My paltry custom can make no difference to the Scottish Fuels bottom line. I have a small house and the amount of money I pay them is vanishingly small, in corporate terms. I’m never going to buy a mansion and keep it at the temperature of a greenhouse. If I went elsewhere for my oil, they would not miss me. Yet they treat me as I were the Queen of Sheba, with a hundred palatial rooms to heat and a bill in the thousands.
I don’t know quite why I love this story so much, and why it has brought such a smile to my face. The last couple of weeks have been rather fraught, with the floods and all. I’m missing my mother and I’m rather under the cosh in professional terms and I have been floundering a little bit, one way and another, which is why I have not been writing the blog. I knew that anything I wrote would end up being a wail, and I did not want to bore you with wailing.
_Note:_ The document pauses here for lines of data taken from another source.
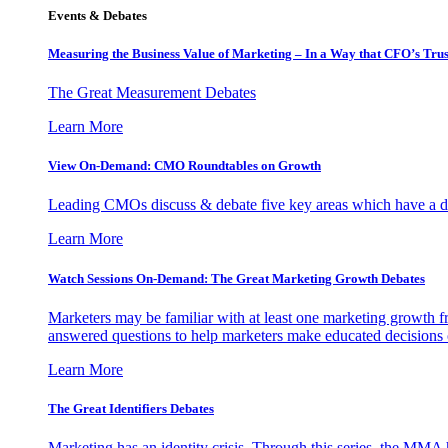
Events & Debates
Measuring the Business Value of Marketing – In a Way that CFO’s Trus
The Great Measurement Debates
Learn More
View On-Demand: CMO Roundtables on Growth
Leading CMOs discuss & debate five key areas which have a dir
Learn More
Watch Sessions On-Demand: The Great Marketing Growth Debates
Marketers may be familiar with at least one marketing growth fr
answered questions to help marketers make educated decisions o
Learn More
The Great Identifiers Debates
Marketing has an identity crisis. Through this series, the MMA h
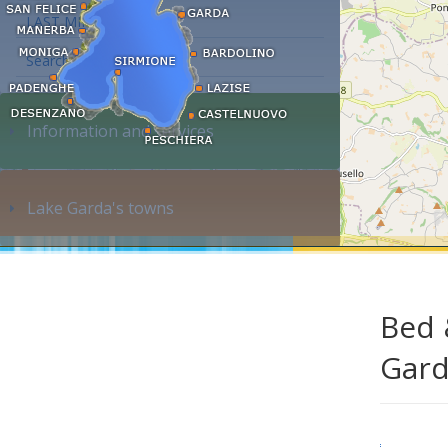
LAST MINUTE
Search accommodation...
Information and services
Lake Garda's towns
Bed 
Gar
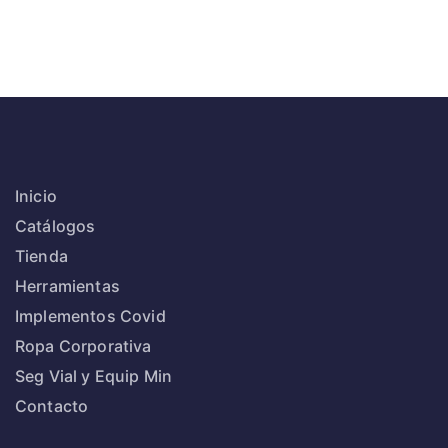
Inicio
Catálogos
Tienda
Herramientas
Implementos Covid
Ropa Corporativa
Seg Vial y Equip Min
Contacto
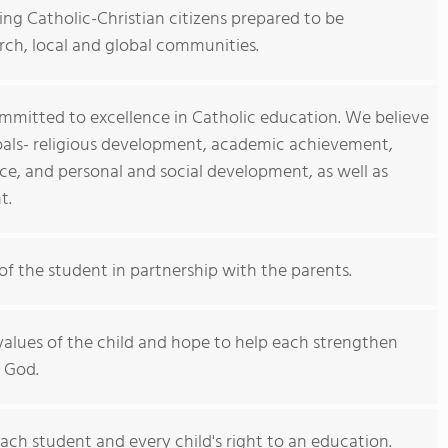
ng Catholic-Christian citizens prepared to be
rch, local and global communities.
committed to excellence in Catholic education. We believe
goals- religious development, academic achievement,
, and personal and social development, as well as
t.
of the student in partnership with the parents.
values of the child and hope to help each strengthen
h God.
ach student and every child's right to an education.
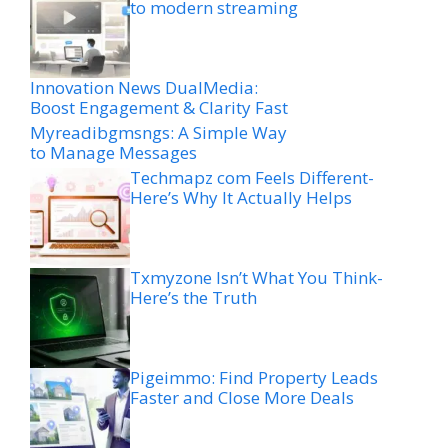
to modern streaming
Innovation News DualMedia:
Boost Engagement & Clarity Fast
Myreadibgmsngs: A Simple Way
to Manage Messages
Techmapz com Feels Different-
Here’s Why It Actually Helps
Txmyzone Isn’t What You Think-
Here’s the Truth
Pigeimmo: Find Property Leads
Faster and Close More Deals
Suddenly, here at last was a story that was not a wail.
Out in the world, the news is, as it seems to be all the time now, bad. Even when it is not about great human tragedies like Syria, it is about personal tragedies like David Bowie, whose death hit my cohort as a hammer blow to the heart. He was the voice of our teenage years, and he was the one who made us feel we were not alone. He was the one we listened to when we slammed the doors of our lonely rooms and felt all that gawky, hopeless teen angst of not being understood and not fitting in. Bowie understood, and now he was gone. That mighty voice had fallen silent for the last time.
Even when the news is not death news, it is about corruption in high places and corporate malfeasance. I’ve almost got into that hippy thing of thinking that all big companies are devoted to fleecing the consumer and laughing at the poor drones who sheepishly hand over the cash. But here was a little good news story: a nice company, peopled by proper humans who did not speak jargon or stonewall or take the money and run, but who kindly made the effort to go the extra yard.
I value warmth because I spend a lot of my life outside, getting muddy and chilled and wet as I look after the mares. When I come inside, I sit at a desk frowning at my computer screen which is not much cop for the circulation. I feel the cold acutely. Those nice people brought me literal and metaphorical warmth.
Since I’ve been away from the blog, I’ve been thinking about it, on and off. I never really know what it is for. I used to think that I could use it as a promotion tool, ruthlessly pimping myself so that people would buy my books. When that did not work, I thought that I could use it as a daily exercise in prose, good for the writing muscle.
Lately, I’ve been thinking that it is the simple thing of having a record. I don’t have the discipline any more to write a diary, but I like having some written memories of my days. I’m at that stage with my mum when she is going now into the past. I feel that is probably a good thing, a right thing, a proper part of grief, but it’s also a sad, panicky thing. Her presence is fading. There are so many things I shall forget. I have crazed moments when I wish I had written down all the things she had said, the stories about Arkle and Vincent O’Brien and Lester and Peter O’Sullevan, her memories of childhood and of watching my father ride in races, her sudden deadpan remarks. Then I find that I did write some of them here, and I am passionately grateful. There is something here at least that is not lost.
I’d like to remember the nice man from Scottish Fuels, even though it is the smallest and most inconsequential of stories. So I tell it to you, and when I have forgotten it I shall be able to look back through these pages and remember. I can, as Yeats said, take down that book and slowly read.